What resolution have you made for 2019? According to Statista, improving one’s health and wellness is the single most common New Year’s resolution. Each year, more people make a personal goal of improving their health than any other resolution. Unfortunately, only about one in 10 actually achieve their goal. With the right approach, however, you can improve your health in 2019.
#1) Buy a Juicer
A juicer is an invaluable tool that can help you consume more servings of fruits and vegetables. The Centers for Disease Control and Prevention (CDC) states that only about 10% of adults consume enough fruits and vegetables in their diet. Using a juicer, you can turn your favorite fruits and vegetables into a delicious, easy-to-drink beverage. Just an 8-ounce serving can pack up to three servings of fruits and vegetables.
#2) Stop Smoking
The beginning of a new year is the perfect time to stop smoking if you’re currently a smoker. Smoking is the leading cause of preventable death, contributing to nearly a half-million deaths in the United States each year. It increases your risk of heart disease, cancer, diabetes, obesity and dozens of other diseases. Don’t just cut back on smoking, but rather stop smoking altogether in 2019.

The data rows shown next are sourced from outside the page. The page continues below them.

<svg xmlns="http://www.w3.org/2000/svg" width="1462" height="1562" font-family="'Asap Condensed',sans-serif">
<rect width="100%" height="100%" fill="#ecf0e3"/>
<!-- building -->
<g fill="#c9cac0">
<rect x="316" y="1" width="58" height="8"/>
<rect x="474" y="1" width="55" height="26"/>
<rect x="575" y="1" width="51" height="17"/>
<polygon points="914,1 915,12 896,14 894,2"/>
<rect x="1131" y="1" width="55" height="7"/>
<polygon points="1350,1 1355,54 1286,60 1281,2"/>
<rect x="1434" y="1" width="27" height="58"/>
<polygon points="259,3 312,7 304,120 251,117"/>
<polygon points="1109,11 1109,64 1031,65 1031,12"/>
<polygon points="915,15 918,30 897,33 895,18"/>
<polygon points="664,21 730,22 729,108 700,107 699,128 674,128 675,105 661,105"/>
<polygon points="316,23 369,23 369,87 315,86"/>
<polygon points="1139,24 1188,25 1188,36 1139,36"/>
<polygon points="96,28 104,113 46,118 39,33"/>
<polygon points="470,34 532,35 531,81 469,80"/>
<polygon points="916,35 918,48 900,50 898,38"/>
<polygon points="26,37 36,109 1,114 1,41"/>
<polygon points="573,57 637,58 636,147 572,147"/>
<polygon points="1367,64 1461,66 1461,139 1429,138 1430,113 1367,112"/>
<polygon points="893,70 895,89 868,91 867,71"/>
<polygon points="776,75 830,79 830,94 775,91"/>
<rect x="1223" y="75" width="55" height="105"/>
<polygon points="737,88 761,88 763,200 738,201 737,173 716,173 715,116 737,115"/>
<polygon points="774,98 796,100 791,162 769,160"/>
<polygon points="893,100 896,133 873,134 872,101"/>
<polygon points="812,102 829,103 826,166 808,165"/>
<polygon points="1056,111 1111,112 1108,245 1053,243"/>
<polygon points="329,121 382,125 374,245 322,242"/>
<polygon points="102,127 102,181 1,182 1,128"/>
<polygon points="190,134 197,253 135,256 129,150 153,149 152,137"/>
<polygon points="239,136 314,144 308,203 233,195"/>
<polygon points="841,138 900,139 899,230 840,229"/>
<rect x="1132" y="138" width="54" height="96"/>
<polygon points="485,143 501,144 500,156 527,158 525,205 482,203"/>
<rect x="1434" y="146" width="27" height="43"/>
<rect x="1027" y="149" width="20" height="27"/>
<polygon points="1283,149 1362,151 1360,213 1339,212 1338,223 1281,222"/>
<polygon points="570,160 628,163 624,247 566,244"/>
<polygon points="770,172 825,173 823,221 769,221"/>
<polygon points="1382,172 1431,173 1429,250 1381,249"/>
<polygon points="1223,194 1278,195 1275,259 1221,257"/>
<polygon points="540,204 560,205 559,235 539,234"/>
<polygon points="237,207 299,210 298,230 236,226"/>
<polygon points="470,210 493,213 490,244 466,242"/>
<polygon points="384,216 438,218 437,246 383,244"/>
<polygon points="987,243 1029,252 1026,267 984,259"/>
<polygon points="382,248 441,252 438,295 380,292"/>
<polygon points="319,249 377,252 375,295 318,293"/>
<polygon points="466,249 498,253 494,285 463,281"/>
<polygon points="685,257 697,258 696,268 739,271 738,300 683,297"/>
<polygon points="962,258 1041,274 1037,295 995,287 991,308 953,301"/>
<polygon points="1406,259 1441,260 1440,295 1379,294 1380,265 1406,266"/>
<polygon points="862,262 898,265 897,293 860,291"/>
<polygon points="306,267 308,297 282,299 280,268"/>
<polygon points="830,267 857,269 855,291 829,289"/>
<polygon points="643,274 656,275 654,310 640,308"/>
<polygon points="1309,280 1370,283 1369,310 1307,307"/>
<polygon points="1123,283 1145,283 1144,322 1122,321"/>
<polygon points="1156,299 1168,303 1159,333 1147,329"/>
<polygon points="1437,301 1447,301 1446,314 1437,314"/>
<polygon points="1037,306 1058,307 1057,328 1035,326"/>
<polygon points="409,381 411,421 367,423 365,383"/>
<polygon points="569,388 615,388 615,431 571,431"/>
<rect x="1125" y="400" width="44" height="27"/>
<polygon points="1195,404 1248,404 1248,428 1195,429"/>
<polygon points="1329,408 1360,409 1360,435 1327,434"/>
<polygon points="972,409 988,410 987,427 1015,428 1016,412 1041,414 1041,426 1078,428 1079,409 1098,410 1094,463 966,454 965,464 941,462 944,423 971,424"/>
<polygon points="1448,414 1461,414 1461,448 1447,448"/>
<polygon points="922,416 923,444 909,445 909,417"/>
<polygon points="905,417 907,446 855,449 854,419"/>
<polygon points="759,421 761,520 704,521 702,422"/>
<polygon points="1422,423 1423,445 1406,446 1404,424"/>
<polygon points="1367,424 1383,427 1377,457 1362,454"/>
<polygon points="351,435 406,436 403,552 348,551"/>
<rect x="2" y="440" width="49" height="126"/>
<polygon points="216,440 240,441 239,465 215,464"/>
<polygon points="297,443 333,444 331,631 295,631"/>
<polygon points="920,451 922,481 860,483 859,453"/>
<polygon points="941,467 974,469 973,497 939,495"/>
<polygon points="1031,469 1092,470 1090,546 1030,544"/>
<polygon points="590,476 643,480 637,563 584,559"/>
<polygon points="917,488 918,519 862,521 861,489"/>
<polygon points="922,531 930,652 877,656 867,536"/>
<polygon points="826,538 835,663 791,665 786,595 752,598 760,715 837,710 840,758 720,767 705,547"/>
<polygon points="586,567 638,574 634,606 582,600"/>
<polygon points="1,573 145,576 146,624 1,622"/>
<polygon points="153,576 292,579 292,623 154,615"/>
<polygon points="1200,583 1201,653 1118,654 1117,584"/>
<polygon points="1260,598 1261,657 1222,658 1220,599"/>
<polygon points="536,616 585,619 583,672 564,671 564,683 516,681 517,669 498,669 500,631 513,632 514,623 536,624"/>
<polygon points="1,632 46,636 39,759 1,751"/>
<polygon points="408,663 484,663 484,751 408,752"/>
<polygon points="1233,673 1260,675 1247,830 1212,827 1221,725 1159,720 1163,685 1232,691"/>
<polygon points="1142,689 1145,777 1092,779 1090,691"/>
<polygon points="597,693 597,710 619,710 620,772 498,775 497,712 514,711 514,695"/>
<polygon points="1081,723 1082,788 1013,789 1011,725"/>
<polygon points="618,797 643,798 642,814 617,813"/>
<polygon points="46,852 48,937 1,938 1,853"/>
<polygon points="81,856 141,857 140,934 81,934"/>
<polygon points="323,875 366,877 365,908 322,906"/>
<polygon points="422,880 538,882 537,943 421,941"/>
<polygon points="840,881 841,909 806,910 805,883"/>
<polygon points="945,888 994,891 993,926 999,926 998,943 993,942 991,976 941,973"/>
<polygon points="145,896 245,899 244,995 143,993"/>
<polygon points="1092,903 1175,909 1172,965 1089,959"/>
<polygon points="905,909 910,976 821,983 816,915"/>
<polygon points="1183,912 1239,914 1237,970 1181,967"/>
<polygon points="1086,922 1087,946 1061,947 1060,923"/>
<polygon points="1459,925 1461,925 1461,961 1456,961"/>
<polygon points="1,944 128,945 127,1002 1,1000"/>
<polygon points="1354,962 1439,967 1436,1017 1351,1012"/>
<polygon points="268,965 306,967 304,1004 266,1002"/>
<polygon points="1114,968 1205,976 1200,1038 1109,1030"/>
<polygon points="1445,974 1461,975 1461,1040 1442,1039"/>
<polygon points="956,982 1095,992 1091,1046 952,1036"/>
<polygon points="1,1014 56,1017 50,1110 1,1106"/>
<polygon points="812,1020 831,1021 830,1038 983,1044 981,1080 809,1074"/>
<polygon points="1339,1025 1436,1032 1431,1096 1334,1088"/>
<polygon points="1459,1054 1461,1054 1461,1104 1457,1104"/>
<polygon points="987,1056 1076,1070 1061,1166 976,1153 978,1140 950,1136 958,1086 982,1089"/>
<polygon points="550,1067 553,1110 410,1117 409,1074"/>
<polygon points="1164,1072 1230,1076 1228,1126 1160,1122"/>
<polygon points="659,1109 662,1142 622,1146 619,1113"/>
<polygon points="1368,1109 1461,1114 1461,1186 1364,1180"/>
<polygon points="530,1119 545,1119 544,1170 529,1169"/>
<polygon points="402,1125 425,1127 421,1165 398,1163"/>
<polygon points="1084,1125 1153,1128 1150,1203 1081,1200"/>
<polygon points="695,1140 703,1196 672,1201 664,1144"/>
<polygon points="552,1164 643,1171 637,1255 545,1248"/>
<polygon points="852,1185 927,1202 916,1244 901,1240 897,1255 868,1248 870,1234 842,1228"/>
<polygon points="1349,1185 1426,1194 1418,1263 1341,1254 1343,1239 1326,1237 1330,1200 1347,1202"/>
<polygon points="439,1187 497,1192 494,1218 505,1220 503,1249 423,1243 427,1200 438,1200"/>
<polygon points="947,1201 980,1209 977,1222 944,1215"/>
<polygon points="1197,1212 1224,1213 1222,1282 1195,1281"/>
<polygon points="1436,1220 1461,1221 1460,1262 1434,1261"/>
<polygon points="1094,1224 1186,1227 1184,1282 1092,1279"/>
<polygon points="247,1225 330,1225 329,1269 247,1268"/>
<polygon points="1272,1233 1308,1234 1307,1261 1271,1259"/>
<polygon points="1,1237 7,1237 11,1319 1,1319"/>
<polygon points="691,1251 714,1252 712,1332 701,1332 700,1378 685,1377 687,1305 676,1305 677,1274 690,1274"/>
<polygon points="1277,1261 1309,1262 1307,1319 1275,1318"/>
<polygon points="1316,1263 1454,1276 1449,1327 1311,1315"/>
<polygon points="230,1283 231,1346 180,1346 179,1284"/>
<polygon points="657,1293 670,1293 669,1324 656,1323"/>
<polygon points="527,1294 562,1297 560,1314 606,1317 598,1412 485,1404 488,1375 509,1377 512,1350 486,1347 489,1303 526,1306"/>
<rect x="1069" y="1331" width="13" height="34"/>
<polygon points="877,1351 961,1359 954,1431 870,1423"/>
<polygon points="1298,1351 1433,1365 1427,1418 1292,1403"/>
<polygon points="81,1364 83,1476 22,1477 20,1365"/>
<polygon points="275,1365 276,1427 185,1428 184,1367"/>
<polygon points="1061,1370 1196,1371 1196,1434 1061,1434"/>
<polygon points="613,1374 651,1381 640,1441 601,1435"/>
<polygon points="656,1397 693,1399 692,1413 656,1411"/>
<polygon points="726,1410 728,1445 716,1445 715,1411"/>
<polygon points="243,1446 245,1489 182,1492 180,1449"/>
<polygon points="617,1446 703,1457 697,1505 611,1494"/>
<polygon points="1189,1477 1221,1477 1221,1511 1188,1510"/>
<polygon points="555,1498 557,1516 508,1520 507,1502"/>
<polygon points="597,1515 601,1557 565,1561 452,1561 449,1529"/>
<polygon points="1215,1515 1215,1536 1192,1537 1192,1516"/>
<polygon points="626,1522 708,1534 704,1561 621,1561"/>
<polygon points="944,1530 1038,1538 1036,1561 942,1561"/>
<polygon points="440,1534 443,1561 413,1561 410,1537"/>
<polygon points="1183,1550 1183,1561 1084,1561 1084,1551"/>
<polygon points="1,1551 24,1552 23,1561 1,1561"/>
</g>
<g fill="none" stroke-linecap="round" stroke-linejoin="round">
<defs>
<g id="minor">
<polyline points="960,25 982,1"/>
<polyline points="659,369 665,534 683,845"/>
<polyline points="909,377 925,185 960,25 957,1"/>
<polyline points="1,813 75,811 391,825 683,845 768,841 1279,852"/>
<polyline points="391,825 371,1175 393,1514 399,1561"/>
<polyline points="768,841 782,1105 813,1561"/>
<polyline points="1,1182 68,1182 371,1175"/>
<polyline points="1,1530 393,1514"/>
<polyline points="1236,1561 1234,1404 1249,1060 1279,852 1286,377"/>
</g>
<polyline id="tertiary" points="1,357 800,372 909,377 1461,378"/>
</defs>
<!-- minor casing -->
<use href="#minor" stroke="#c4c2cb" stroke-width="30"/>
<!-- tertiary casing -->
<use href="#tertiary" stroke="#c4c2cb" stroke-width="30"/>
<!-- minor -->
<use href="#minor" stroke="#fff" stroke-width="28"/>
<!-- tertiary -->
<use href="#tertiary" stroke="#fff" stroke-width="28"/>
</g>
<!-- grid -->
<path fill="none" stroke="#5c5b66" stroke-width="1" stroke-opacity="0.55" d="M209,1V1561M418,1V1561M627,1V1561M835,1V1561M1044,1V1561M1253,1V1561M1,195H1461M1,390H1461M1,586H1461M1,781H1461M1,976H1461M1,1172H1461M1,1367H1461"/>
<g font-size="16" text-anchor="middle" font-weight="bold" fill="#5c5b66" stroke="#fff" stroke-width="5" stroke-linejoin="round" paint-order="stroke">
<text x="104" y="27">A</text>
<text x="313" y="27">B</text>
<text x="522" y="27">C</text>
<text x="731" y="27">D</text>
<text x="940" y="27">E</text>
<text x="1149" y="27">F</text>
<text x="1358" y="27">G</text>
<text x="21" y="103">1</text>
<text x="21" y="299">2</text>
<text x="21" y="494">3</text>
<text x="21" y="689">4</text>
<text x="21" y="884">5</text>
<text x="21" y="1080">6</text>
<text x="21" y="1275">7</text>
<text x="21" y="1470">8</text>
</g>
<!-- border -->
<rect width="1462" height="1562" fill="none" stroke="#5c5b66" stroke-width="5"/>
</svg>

#3) Improve the Air Quality in Your Home
Did you know that the air inside your home can make you sick? Indoor air pollution has become an increasingly common concern for health officials. According to the Environmental Protection Agency (EPA), the air inside the average U.S. home is about two to five times more polluted than outdoor air. To improve your health in 2019, change your home’s air filter once every few months and inspect it for mold. If you discover mold, you should work to clean and treat it so that it doesn’t endanger your health.
#4) Eat Breakfast
It’s estimated that about 31 million Americans don’t eat breakfast. If you fall under this category, you should make a point to eat breakfast each and every morning. Often touted as “the most important meal of the day,” breakfast provides you with the calories and nutrients your body needs to function properly throughout the day, so don’t skip it.
#5) Beware of Hidden Sugar
Sugar is found in countless foods and beverages. While some products obviously contain lots of sugar, such as soda and candy, others are more discreet about their sugar content. Salad dressing, for example, often contains 5 or more grams of sugar per 1 tablespoon. Other sources of hidden sugar include yogurt, microwaveable meals, dried fruits, ketchup, wine and sweet bread rolls.
#6) Eat More Nuts
Nuts are the perfect on-the-go snack to include in your diet this year. Whether you prefer peanuts, almonds, pistachios, walnuts or pecans, you can rest assured knowing that they contain a high concentration of protein and omega-3 fatty acids. According to Mayo Clinic, eating nuts can even lower your risk of heart disease by regulating your body’s cholesterol levels.
#7) Go Outside for 15 Minutes a Day
Try to spend at least 15 minutes outside each day to reduce your risk of vitamin D deficiency. If you don’t get enough vitamin D, you may suffer from weak bones that are susceptible to fracture. But spending as little as 15 minutes under the midday sun should provide you with an adequate amount of vitamin D. Just remember to wear sunscreen lotion if you plan on staying outside for any longer.
#8) Spend Less Time Sitting
It’s estimated that the average person spends 13 hours a day sitting — a figure that doesn’t include sleeping. Our bodies aren’t designed for sitting, and if you spend most of your day in a chair, it will take a toll on your health. People who sit for extended periods of time have even been shown to higher rates of heart disease. To kick off the New Year on the right food, be conscious about how much time you spend sitting.
#9) Go for a Walk Every Day
You don’t need a gym membership or expensive at-home workout equipment to exercise. As long as you have a pair of good running shoes, you can easily meet the recommended 75 to 150 minutes of aerobic exercise per week. Just lace up your shoes and go for a short 1- to 2-mile walk per day. Once you’ve become accustomed to this distance, you can increase your daily walks to 3 or more miles.
#10) Eat Leaner Cuts of Meat
When shopping for groceries, choose lean, low-fat cuts of meat. There’s nothing wrong with treating yourself to an occasional burger or steak, but you shouldn’t consume them on a regular basis. Instead, choose leaner cuts of meat, such as chicken or fish. Lean meats contain less saturated fat, so they won’t contribute to high cholesterol levels. In fact, fish contains lots of unsaturated fat, so it has the opposite effect: It lowers bad cholesterol to promote a healthy heart.